A 59 year old female consumer was started on therapy with oyster shell calcium in combination with vitamin D3 and she presented with swelling below the ear, after two doses. She stopped the drug by herself and the swelling disappeared in one day. She started the drug one day after recovery and again she developed the swelling. She was advised to stop the drug with a suggestion to take lemon to enhance parotid secretion and the swelling subsided. Calcium plays major role in salivary secretion and studies have shown reduced parotid secretion in rats, deficient of vitamin D. But in humans involvement of calcium and vitamin D3 in parotid secretion is unknown. However, the patient had no history of reaction though she had previously taken vitamin D3 with calcium carbonate which was not from oyster shell. Hence, we ruled out vitamin D3 in this reaction and suspecting oyster shell calcium as a culprit. This adverse drug reaction (ADR) was assessed using World Health Organization (WHO) causality assessment, Naranjo's and Hartwig severity scales. As per WHO causality assessment scale, the ADR was classified as "certain". This reaction was analyzed as per Naranjo's algorithm and was classified as probable. According to Hartwig's severity scale the reaction was rated as mild. Our case is an example of a mild but rare adverse effect of oyster shell calcium carbonate which is widely used.

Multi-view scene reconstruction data
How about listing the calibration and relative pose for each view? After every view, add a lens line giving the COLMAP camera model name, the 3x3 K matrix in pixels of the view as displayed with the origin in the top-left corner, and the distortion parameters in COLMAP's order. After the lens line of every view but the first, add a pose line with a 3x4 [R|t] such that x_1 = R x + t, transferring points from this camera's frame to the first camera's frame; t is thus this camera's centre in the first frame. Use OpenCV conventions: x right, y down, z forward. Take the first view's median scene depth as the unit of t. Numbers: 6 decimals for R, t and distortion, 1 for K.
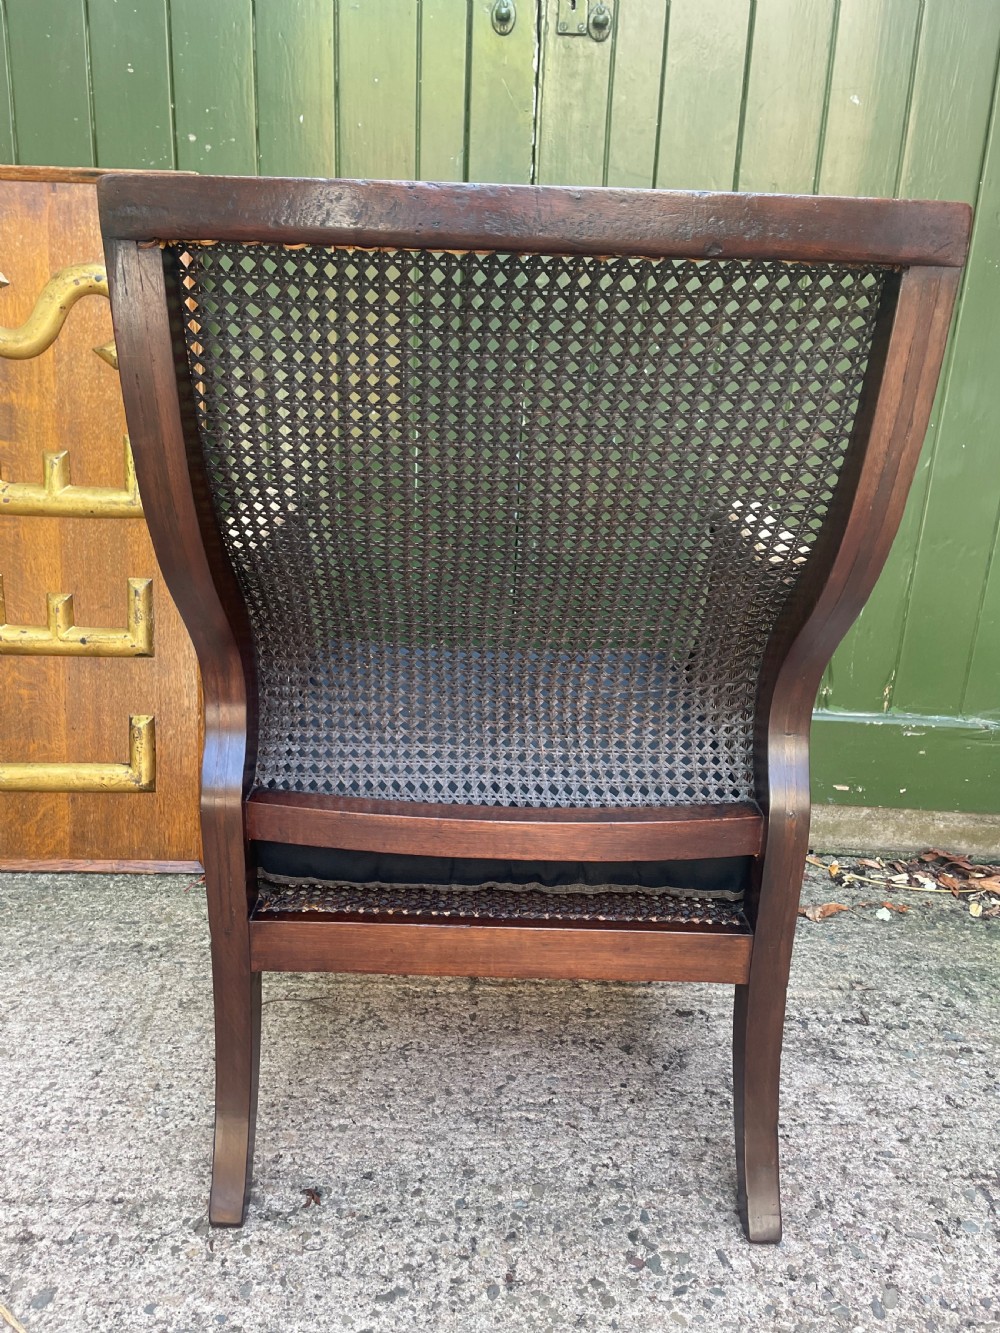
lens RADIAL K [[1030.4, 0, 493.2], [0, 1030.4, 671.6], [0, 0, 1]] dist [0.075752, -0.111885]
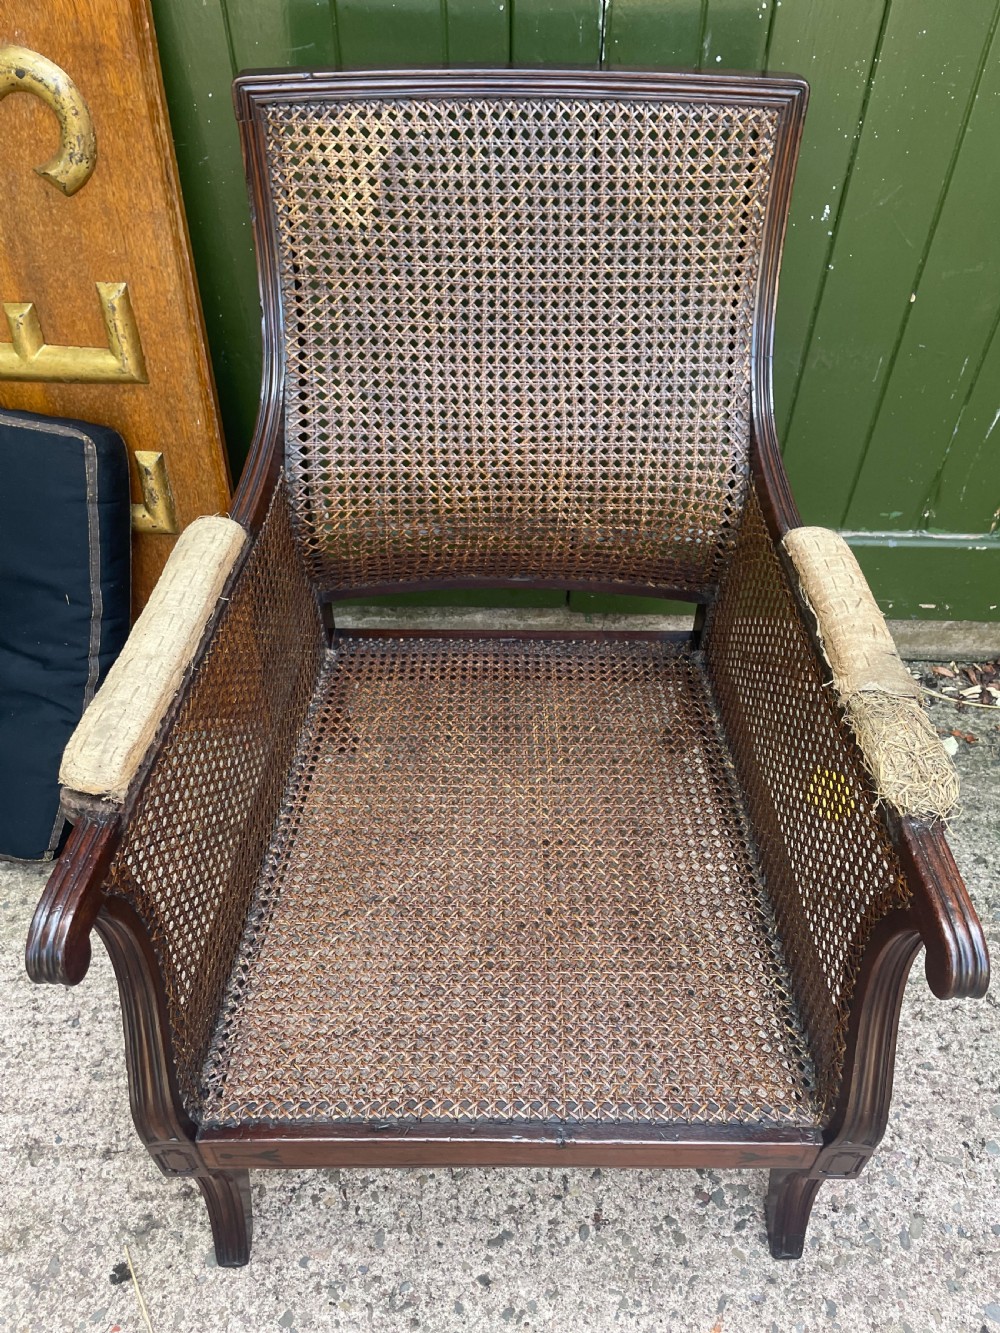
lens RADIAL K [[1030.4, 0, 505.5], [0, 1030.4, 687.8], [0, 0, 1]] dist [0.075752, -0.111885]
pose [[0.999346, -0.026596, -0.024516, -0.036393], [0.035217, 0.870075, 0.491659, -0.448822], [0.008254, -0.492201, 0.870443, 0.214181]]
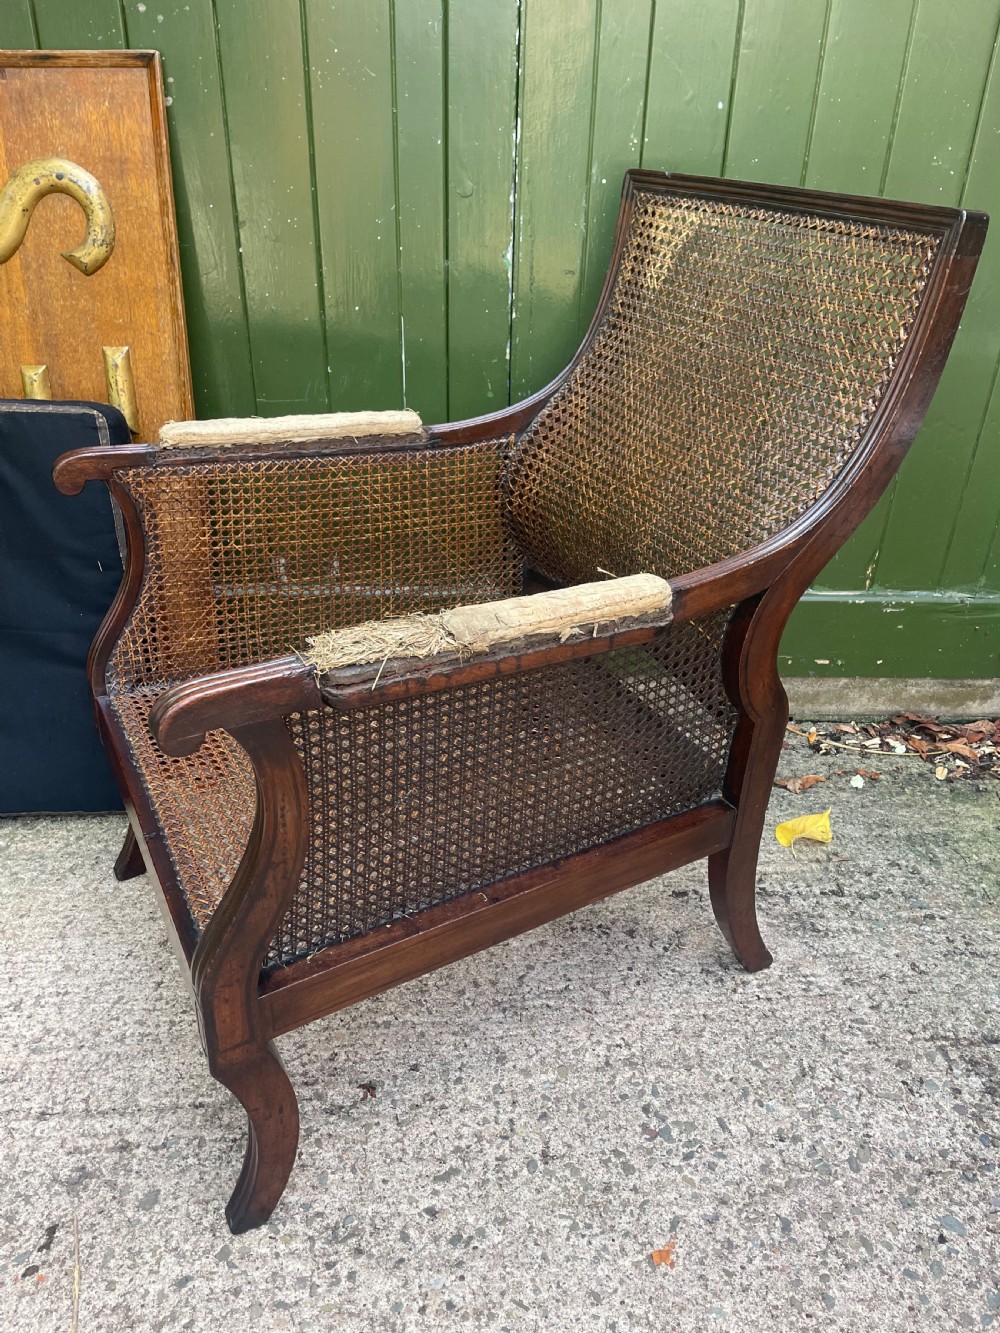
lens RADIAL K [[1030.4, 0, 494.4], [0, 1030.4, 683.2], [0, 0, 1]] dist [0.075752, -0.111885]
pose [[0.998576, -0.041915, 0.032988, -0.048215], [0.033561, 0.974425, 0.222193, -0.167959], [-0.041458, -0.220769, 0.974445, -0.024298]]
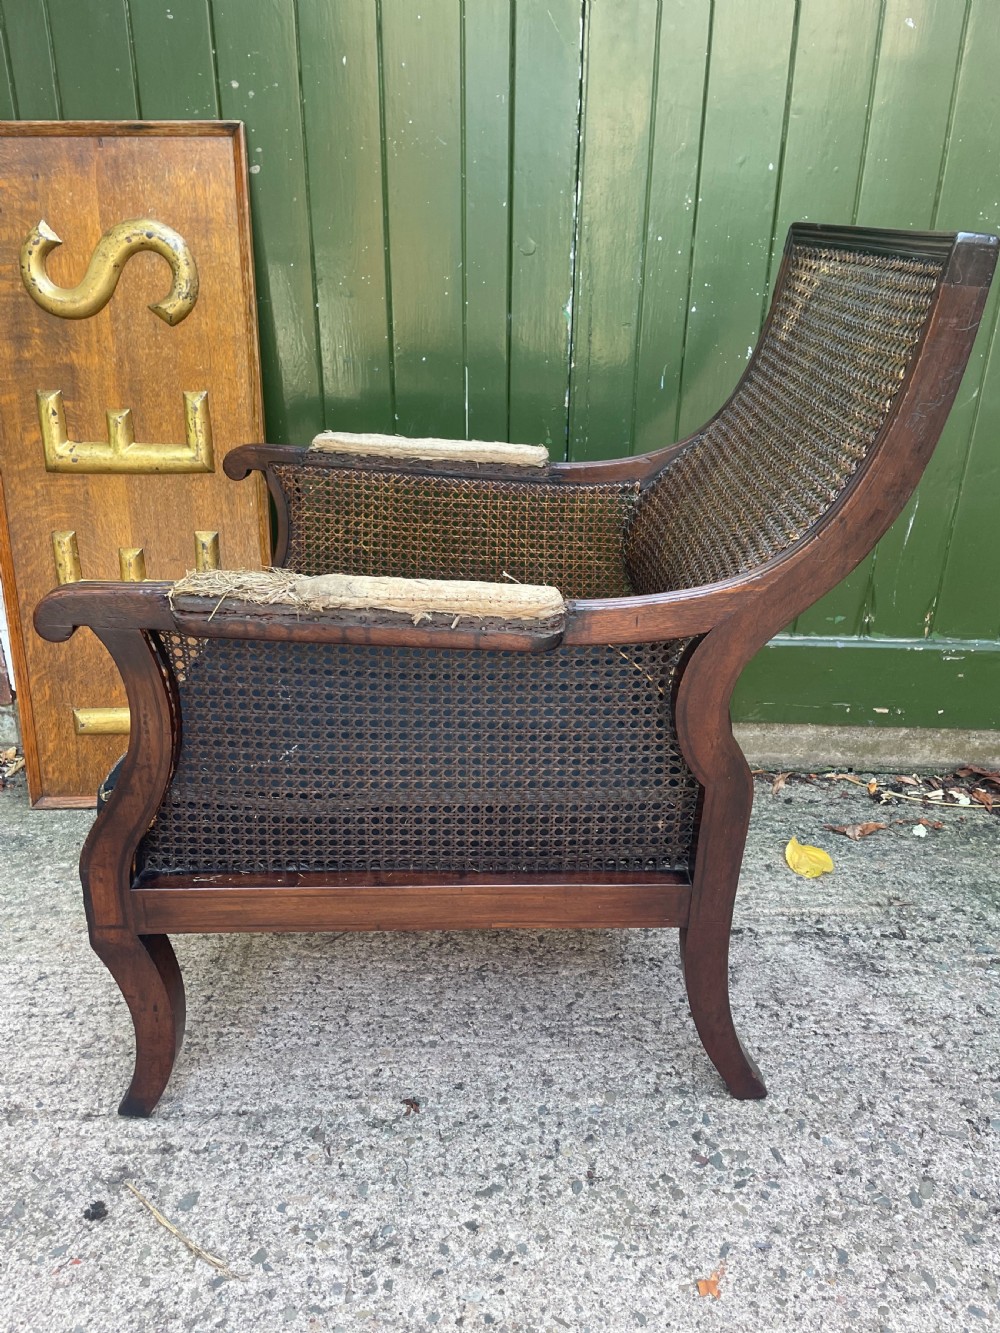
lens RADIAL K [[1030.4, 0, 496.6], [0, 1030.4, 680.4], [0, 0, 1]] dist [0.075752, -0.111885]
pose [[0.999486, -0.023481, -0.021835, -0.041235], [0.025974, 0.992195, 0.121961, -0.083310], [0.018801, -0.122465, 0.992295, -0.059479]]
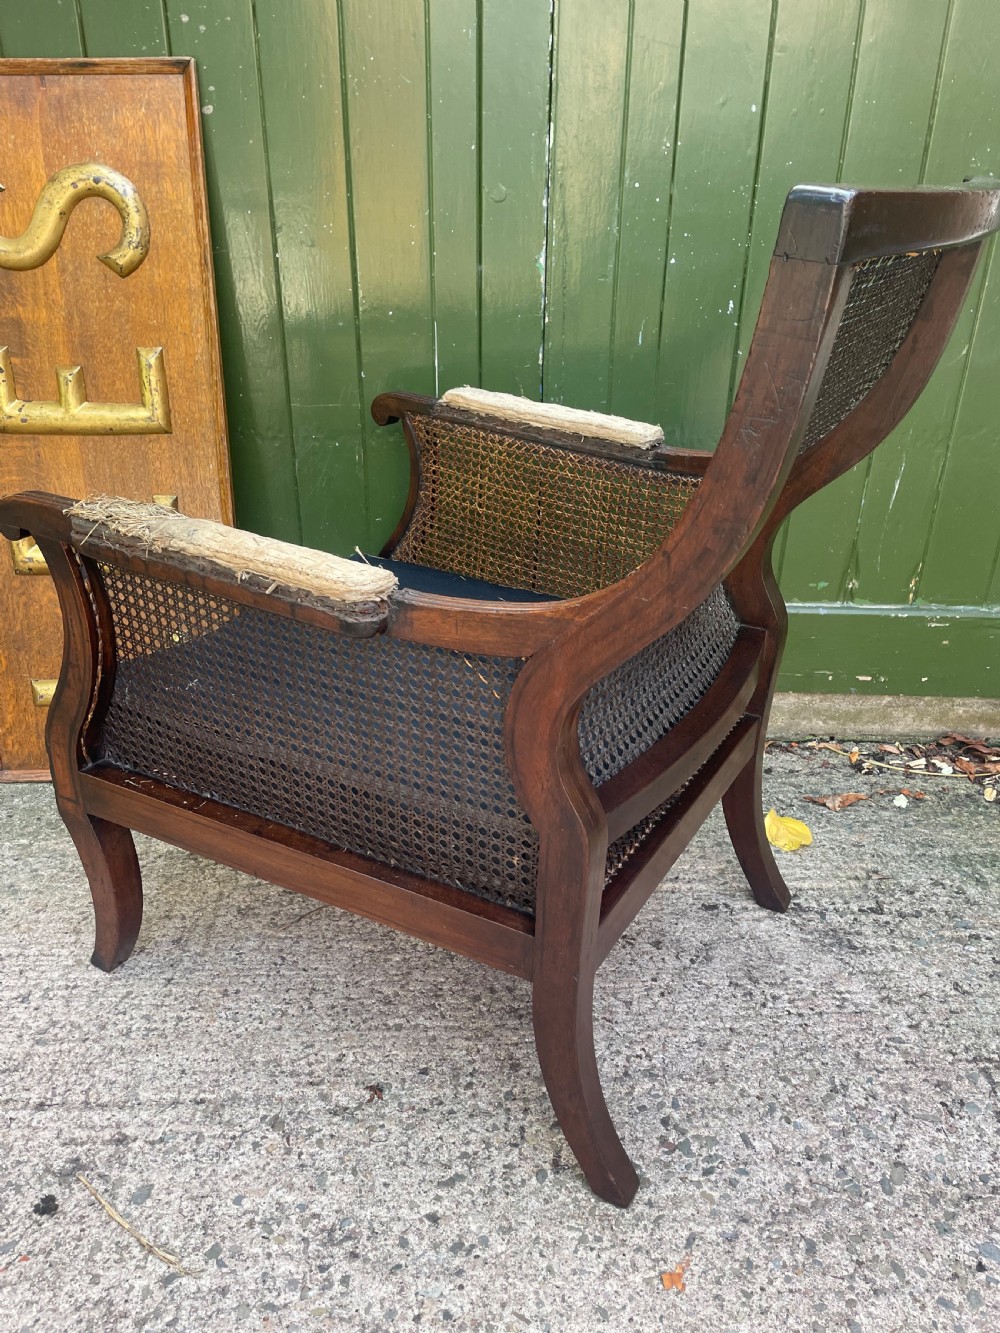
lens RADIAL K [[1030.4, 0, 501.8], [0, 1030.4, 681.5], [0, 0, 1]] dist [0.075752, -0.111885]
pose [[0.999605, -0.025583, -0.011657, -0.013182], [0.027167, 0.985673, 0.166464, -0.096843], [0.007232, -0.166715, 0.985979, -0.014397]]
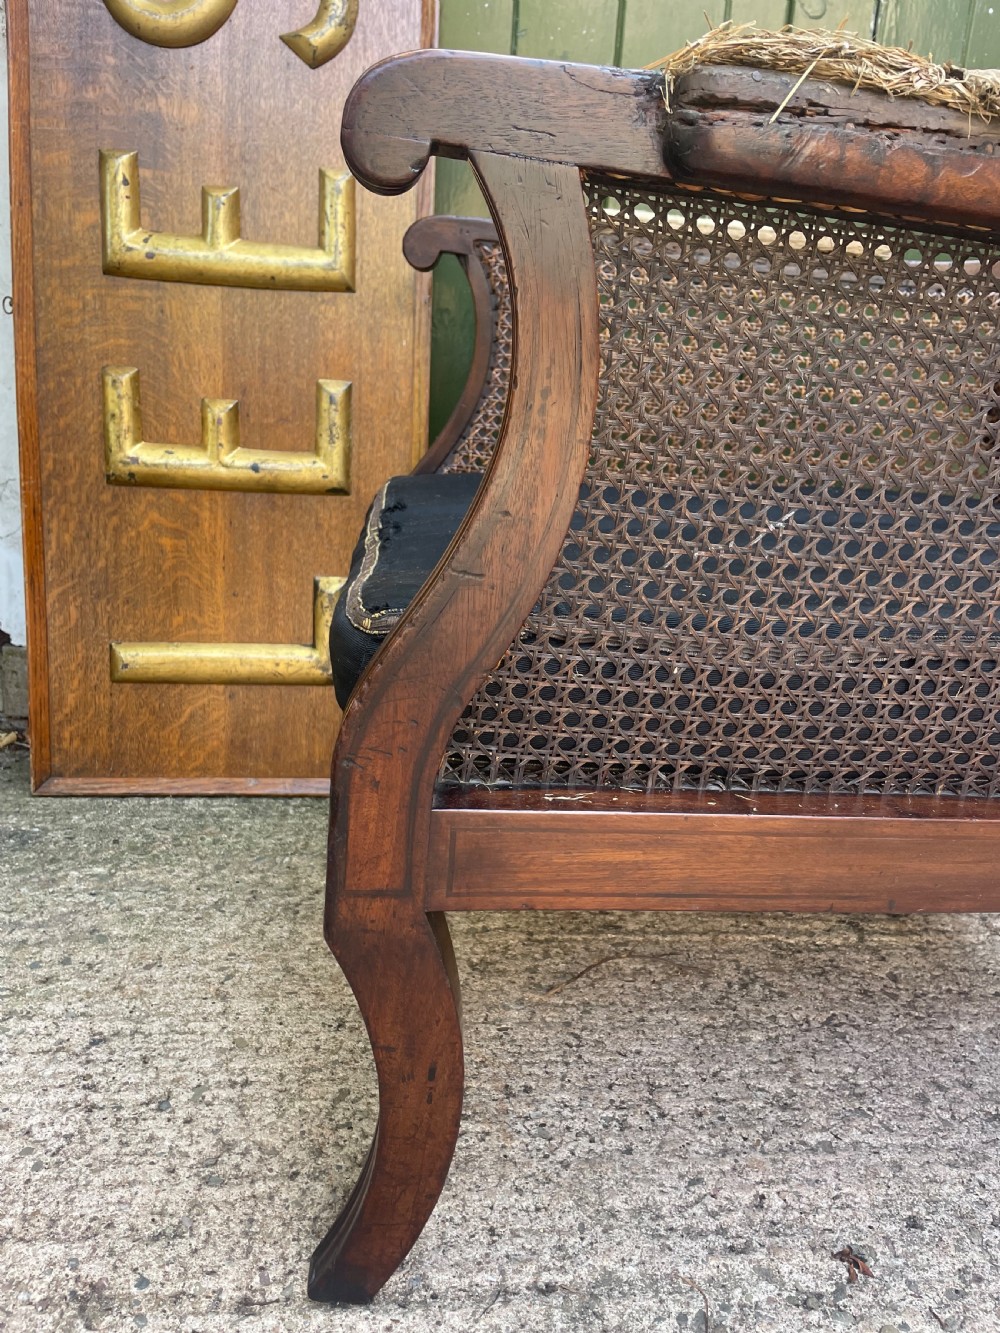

WHAT YOU HAVE TO DO -> Reproduce the case report on swelling after oyster shell calcium word for word, in full.

WRITTEN RESPONSE ->
A 59 year old female consumer was started on therapy with oyster shell calcium in combination with vitamin D3 and she presented with swelling below the ear, after two doses. She stopped the drug by herself and the swelling disappeared in one day. She started the drug one day after recovery and again she developed the swelling. She was advised to stop the drug with a suggestion to take lemon to enhance parotid secretion and the swelling subsided. Calcium plays major role in salivary secretion and studies have shown reduced parotid secretion in rats, deficient of vitamin D. But in humans involvement of calcium and vitamin D3 in parotid secretion is unknown. However, the patient had no history of reaction though she had previously taken vitamin D3 with calcium carbonate which was not from oyster shell. Hence, we ruled out vitamin D3 in this reaction and suspecting oyster shell calcium as a culprit. This adverse drug reaction (ADR) was assessed using World Health Organization (WHO) causality assessment, Naranjo's and Hartwig severity scales. As per WHO causality assessment scale, the ADR was classified as "certain". This reaction was analyzed as per Naranjo's algorithm and was classified as probable. According to Hartwig's severity scale the reaction was rated as mild. Our case is an example of a mild but rare adverse effect of oyster shell calcium carbonate which is widely used.